Clustering Algorithm
Data Collection: First, collect the choices (three addresses) that each crowd-worker sent as a response. These choices express the options that the crowd-workers have chosen. Each worker sends their opinions in the form of three addresses.
Data Transformation: Next, transform the collected choices into a format of each crowd-worker and their list of choices. Here, the crowd-workers represent rows, and choices represent columns.
For example, it will look like this:
Worker1: [Address1, Address2, Address3], Worker2: [Address2, Address3, Address4], Worker3: [Address1, Address3, Address4]Data Matrix Conversion: Then, convert the above data into a matrix. In this matrix, the rows are crowd-workers, the columns are addresses, and the value in each cell indicates whether that crowd-worker has selected that address or not. If they chose it, place 1 in the cell, if not, place 0.
address1 | address2 | address3 | address4 | |
---|---|---|---|---|
worker1 | 1 | 1 | 1 | 0 |
worker2 | 0 | 1 | 1 | 1 |
worker3 | 1 | 0 | 1 | 1 |
This matrix is likely to be sparse (that is, most elements are 0). This is because not all crowd-workers will choose all addresses.

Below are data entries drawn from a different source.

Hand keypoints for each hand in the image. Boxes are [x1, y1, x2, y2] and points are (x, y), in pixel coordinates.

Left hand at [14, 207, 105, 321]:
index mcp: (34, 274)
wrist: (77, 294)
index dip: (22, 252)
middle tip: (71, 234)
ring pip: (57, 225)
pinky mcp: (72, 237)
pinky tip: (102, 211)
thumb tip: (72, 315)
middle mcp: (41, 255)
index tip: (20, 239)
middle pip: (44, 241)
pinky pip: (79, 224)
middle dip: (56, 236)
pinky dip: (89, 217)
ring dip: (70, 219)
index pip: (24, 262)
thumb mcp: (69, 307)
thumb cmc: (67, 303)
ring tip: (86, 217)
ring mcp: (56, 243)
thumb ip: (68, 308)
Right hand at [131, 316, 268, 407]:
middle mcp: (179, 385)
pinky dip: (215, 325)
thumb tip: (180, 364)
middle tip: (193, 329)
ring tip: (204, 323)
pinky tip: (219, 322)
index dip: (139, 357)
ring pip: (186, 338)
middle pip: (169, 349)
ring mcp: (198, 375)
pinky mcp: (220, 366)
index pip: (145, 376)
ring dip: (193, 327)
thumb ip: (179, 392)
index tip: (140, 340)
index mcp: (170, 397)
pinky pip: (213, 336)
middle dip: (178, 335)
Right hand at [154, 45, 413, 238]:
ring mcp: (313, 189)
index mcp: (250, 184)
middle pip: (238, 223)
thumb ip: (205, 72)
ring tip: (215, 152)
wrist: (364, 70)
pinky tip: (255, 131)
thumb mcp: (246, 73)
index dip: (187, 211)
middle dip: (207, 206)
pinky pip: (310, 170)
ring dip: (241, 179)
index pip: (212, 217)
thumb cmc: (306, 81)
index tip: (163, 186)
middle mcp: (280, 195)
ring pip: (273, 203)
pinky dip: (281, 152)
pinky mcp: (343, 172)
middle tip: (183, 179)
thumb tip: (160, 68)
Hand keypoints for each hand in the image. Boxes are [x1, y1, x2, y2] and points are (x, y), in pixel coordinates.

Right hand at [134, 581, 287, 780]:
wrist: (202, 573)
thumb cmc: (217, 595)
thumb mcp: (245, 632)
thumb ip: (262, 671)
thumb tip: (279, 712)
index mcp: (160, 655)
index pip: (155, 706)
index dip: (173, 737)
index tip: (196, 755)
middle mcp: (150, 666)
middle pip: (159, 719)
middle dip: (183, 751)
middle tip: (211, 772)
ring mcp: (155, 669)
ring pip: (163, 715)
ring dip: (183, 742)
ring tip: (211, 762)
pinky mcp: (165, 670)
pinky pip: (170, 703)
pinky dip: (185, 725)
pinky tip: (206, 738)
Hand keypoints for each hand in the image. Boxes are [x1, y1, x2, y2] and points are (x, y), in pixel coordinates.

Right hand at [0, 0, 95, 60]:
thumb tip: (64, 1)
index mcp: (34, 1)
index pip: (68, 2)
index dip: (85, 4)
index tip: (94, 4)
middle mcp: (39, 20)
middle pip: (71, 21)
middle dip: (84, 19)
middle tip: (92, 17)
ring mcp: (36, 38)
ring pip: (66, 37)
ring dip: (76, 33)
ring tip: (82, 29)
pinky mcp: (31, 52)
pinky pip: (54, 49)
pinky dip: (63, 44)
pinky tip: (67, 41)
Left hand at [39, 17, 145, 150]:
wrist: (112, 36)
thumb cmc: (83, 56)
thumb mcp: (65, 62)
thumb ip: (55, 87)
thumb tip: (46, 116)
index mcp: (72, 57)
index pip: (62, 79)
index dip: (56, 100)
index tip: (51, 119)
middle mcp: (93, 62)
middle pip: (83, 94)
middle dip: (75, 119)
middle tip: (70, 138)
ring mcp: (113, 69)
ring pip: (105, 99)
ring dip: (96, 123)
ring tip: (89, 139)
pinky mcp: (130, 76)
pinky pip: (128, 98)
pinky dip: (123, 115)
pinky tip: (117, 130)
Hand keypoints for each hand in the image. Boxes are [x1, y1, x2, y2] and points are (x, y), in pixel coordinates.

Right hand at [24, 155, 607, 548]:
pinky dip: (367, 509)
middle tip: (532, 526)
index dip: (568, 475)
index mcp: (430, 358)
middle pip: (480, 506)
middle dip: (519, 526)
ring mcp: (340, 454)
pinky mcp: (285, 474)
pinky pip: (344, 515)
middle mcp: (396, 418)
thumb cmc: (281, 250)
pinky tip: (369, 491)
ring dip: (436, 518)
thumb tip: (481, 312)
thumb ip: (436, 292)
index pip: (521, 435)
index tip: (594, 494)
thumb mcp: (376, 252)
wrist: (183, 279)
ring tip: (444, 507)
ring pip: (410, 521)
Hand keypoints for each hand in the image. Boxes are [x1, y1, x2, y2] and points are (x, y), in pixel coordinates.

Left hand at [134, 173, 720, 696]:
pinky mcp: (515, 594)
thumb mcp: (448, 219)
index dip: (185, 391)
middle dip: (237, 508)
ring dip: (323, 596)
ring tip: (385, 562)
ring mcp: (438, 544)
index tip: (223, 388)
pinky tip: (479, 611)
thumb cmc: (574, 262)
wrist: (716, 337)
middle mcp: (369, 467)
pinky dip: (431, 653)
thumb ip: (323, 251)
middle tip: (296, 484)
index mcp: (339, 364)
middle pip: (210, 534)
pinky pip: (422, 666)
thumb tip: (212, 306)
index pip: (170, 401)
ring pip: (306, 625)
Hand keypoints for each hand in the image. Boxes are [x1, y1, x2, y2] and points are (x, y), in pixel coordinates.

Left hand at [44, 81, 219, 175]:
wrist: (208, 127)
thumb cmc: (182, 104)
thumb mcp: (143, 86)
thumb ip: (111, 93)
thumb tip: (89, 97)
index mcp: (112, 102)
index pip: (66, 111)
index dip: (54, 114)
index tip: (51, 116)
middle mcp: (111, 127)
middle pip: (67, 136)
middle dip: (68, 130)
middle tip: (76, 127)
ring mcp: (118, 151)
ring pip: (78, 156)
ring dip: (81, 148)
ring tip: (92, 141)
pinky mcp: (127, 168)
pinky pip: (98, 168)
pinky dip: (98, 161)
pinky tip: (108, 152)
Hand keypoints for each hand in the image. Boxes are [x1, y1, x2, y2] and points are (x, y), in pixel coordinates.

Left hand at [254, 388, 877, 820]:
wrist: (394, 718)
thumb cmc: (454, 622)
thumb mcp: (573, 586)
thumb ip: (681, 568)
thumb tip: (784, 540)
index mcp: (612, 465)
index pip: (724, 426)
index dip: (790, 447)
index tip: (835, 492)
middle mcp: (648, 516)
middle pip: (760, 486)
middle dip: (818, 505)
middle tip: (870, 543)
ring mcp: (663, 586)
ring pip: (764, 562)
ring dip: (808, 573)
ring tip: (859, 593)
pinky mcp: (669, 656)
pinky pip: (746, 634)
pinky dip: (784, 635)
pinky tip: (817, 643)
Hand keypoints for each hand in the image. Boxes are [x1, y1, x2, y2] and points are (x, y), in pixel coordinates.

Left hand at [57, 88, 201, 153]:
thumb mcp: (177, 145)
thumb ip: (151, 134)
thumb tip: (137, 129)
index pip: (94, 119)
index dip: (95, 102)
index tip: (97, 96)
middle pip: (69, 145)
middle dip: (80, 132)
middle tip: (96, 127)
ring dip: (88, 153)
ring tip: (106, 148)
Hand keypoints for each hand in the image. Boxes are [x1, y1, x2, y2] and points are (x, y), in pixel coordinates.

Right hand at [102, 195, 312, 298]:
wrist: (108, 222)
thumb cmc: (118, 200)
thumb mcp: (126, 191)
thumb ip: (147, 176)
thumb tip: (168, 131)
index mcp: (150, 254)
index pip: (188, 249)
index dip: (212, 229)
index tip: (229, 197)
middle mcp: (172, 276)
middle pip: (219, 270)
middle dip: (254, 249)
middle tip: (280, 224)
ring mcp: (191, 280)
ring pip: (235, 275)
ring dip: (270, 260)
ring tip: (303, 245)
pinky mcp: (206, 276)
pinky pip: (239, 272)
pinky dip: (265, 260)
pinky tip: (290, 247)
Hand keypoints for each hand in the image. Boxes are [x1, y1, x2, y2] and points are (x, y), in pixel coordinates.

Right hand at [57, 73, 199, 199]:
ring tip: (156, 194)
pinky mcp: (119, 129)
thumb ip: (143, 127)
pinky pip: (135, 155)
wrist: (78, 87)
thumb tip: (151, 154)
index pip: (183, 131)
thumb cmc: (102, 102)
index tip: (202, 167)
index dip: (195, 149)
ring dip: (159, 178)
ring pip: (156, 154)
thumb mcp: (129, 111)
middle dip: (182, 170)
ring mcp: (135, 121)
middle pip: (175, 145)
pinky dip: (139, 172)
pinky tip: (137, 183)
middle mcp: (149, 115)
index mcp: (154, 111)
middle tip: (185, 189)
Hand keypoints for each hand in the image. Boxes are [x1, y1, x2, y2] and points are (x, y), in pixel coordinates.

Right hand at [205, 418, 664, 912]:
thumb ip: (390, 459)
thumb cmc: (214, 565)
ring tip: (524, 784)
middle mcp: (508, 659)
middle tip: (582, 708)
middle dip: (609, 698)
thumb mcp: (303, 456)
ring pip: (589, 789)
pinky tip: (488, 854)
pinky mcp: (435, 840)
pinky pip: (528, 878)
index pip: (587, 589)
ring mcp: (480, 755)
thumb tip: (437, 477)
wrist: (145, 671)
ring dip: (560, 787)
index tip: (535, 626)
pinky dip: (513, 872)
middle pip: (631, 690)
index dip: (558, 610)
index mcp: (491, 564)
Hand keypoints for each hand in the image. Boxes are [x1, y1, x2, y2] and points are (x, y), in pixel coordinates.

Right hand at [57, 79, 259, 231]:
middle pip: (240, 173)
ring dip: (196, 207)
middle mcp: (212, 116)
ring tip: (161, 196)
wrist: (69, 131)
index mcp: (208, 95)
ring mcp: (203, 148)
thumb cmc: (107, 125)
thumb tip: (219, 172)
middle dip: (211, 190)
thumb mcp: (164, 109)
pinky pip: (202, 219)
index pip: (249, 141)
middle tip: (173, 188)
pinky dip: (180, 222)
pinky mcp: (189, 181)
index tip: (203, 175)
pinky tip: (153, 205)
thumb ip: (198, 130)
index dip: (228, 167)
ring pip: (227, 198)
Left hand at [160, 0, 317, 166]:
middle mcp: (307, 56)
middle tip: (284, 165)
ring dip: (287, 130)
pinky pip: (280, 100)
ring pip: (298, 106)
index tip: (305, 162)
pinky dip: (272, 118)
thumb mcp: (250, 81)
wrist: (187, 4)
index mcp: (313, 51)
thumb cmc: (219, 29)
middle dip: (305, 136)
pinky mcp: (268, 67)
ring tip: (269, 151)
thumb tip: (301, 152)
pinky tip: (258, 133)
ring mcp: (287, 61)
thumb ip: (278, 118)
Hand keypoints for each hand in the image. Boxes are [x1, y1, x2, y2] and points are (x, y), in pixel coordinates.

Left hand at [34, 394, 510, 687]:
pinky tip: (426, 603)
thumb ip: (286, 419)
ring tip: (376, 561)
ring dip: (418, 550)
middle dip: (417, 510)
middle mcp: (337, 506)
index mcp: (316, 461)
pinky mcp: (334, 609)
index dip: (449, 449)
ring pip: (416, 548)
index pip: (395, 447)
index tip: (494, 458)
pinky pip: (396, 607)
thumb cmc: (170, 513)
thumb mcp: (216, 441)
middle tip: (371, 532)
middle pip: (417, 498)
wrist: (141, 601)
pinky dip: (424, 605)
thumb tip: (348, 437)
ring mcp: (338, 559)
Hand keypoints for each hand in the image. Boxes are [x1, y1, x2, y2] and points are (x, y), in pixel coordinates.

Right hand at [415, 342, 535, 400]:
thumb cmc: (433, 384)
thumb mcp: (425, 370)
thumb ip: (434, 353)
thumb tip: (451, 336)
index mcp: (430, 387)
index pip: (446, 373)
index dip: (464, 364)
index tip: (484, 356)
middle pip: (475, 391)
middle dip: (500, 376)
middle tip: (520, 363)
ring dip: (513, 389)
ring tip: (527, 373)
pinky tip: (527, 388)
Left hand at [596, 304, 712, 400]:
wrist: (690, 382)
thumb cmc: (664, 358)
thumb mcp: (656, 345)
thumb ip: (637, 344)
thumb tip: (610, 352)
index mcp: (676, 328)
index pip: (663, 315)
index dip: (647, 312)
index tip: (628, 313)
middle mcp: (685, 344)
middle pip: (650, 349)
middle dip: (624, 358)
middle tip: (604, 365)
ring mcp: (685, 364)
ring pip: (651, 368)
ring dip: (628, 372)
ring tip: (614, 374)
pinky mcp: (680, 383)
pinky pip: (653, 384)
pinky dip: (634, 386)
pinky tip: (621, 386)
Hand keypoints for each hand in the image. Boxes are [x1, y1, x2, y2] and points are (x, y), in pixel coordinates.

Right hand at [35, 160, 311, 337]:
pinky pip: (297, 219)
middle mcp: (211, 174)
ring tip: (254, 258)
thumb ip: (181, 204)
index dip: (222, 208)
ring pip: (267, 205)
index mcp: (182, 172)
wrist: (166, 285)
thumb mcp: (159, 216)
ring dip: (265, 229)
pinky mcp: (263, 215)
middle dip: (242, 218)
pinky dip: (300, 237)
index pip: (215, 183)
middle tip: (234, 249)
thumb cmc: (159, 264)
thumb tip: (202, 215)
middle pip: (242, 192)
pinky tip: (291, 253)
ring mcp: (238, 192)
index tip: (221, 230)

Through the above steps, the choices collected from crowd-workers are transformed into a matrix. This matrix serves as a foundation for analyzing the similarity and differences in the responses among the crowd-workers while representing the choices of the crowd-workers. Also, this matrix is used as input for further analysis methods such as dimensionality reduction and clustering.